## [YOUR TASK]
The expected output is the full data, repeated exactly, without pictures.

(Data entries)
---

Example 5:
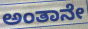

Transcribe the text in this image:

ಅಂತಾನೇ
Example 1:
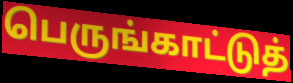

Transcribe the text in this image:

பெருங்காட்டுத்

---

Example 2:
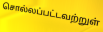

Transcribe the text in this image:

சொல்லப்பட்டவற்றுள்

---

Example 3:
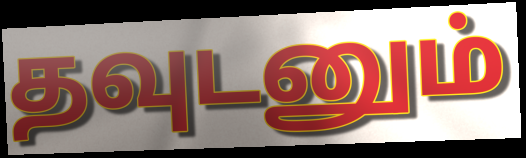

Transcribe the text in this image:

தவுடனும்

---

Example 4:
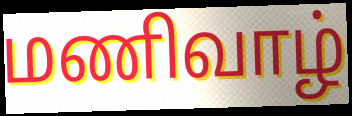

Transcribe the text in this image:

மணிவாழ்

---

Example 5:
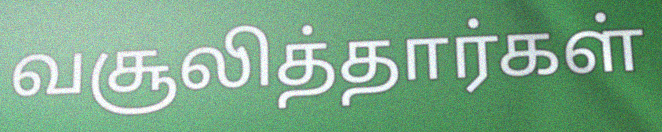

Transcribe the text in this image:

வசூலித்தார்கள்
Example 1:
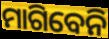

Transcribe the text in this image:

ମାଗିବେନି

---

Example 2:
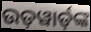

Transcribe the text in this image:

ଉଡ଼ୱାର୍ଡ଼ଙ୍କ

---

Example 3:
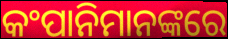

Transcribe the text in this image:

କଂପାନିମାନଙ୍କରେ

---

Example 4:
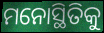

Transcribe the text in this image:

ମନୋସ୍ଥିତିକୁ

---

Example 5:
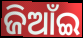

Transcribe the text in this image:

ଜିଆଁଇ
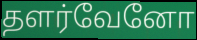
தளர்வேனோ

## [TASK ANSWER]
---

Example 5:

Transcribe the text in this image:

ಅಂತಾನೇ
Example 1:

Transcribe the text in this image:

பெருங்காட்டுத்

---

Example 2:

Transcribe the text in this image:

சொல்லப்பட்டவற்றுள்

---

Example 3:

Transcribe the text in this image:

தவுடனும்

---

Example 4:

Transcribe the text in this image:

மணிவாழ்

---

Example 5:

Transcribe the text in this image:

வசூலித்தார்கள்
Example 1:

Transcribe the text in this image:

ମାଗିବେନି

---

Example 2:

Transcribe the text in this image:

ଉଡ଼ୱାର୍ଡ଼ଙ୍କ

---

Example 3:

Transcribe the text in this image:

କଂପାନିମାନଙ୍କରେ

---

Example 4:

Transcribe the text in this image:

ମନୋସ୍ଥିତିକୁ

---

Example 5:

Transcribe the text in this image:

ଜିଆଁଇ
தளர்வேனோ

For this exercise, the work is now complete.